There’s no defending some players in spot-up situations. Some are too dangerous on jumpers and can blow by closing out defenders. Let’s take a deeper look.

High-Gravity Matchup

The matchups between Zenit St Peterburg and Valencia Basket and the derby featuring Fenerbahce Beko Istanbul and Anadolu Efes Istanbul were supposed to help clear up some of the gridlock in the middle of the Turkish Airlines EuroLeague standings, but with both of the lower-ranked teams in the standings winning, they just created more chaos.

Vasilije Micic played a significant role in Efes’s win scoring an absurd 1.95 points per possession over 19 possessions en route to 37 points. Pouring in 17 points over 6 spot-up possessions alone, Micic did much of his damage off the ball despite creating 16 points out of ball screens.

Spot-up Scoring Splits

Micic’s versatility as an off-ball weapon was on full display against Fenerbahce as it has for much of the season. Micic ranks 19th in the EuroLeague in spot-up scoring, but is also among the five most efficient spot scorers among volume shooters.

Spot-ups have an important place in every team’s offense as they tend to be rooted in their ability to put opposing defenses in rotation to create close-out situations. Whether it is driving and kicking to the open man on the weakside or keeping the ball moving on the perimeter, spot-ups tend to be the payoff for running a good offense. They account for 26% of all possessions and are converted for 1.08 points per possession, making them the main source of offense for every team in the EuroLeague – often by a significant margin.

Though spot-ups are commonly associated with jump shots, there’s a bit more nuance to them than that. Is it true that 66% of all spot-ups result in a catch-and-shoot jump shot, but the other 34% result in drives. This is an important distinction as spot-up jumpers result in 1.20 points per possession while drives result in just 0.85 – a massive gap. The graph above plots every player in the EuroLeague based on how many points they have scored on spot-up jump shots compared to spot-up drives.

As one would assume, there is a heavy contingent of players who seldom opt to put the ball on the floor and often defer quickly even when they do. High-level shooting forwards like Trey Thompkins of Real Madrid, Rokas Giedraitis of TD Systems Baskonia Vitoria Gasteiz and Olympiacos Piraeus’s Sasha Vezenkov certainly fit that mold, but, among higher volume spot-up threats, there are players across the drive-shoot spectrum.

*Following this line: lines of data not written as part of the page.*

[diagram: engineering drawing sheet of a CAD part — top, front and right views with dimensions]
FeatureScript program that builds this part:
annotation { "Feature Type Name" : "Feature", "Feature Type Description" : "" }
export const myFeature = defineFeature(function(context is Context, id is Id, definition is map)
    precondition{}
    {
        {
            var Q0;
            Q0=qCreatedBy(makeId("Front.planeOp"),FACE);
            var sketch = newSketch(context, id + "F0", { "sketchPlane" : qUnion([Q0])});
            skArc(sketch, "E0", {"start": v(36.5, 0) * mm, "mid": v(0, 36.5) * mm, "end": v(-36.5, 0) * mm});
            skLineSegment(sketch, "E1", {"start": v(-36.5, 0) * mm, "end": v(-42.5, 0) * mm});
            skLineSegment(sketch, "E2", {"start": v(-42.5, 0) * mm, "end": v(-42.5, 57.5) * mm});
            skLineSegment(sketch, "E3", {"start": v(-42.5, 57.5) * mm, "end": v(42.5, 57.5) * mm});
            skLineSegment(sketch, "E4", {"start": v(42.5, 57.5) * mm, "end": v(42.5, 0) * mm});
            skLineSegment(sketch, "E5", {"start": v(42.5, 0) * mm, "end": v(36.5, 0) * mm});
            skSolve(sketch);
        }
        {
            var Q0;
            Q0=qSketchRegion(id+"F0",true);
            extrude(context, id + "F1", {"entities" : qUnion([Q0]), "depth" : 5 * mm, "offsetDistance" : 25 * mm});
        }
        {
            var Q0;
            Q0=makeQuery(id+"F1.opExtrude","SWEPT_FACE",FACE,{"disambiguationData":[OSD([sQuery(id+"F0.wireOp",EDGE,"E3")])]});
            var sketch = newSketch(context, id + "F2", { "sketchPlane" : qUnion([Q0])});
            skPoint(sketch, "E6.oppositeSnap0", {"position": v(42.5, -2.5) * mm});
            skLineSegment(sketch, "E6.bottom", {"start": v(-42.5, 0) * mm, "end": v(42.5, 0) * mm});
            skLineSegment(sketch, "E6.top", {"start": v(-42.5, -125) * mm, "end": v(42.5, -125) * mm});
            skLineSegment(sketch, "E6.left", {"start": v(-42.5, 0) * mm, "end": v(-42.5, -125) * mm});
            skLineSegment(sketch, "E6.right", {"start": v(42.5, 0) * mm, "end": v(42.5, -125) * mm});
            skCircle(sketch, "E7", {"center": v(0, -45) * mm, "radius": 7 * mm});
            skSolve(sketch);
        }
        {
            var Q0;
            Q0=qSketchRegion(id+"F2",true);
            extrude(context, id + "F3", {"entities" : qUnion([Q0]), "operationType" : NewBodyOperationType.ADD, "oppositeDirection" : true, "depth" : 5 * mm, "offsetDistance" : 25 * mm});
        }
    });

Though only a handful of players look to drive spot-ups more often than they take catch-and-shoot jump shots, the names on that list are interesting. The group of just a half-dozen players includes Real sharpshooter Jaycee Carroll, who defenders make every effort to deny catch-and-shoot opportunities. Opposing defenses are so dogged in that effort that Carroll scores more off the dribble than off the catch when spotting up, basically taking a defender out of the play as he moves off the ball on the perimeter. Efes’s Kruoslav Simon and Valencia’s Nikola Kalinic do not command the same gravity, but share a similar drive-shoot ratio.

Shavon Shields of Milan has been the most prolific pull-up shooter in spot-up situations in the EuroLeague this season with David Lighty of LDLC ASVEL Villeurbanne leading the competition in points scored driving to finish at the rim and Zalgiris Kaunas forward Nigel Hayes leading by a comfortable margin in overall points. While that group owns the superlatives, there is a strong argument to be made that Micic, who spends a lot of time playing on the ball, ranking seventh in points created with passes out the pick-and-roll, is the most dangerous spot-up weapon in the EuroLeague. Scoring 1.70 points per spot-up jumper, but 1.17 points per drive, Micic not only demands urgent defensive attention when he catches on the perimeter, but still scores with elite efficiency even when defenders are in a position to force him to put the ball on the floor as his first step and craftiness make him a versatile threat against a scrambling defense.

Looking ahead to Rounds 27 and 28

ASVEL is indisputably the hottest team in the EuroLeague at this point after notching its sixth straight victory on the road over first place FC Barcelona. It will have a chance to determine its own fate in the double-round when it hosts Fenerbahce and Zalgiris, who sit just ahead in the standings.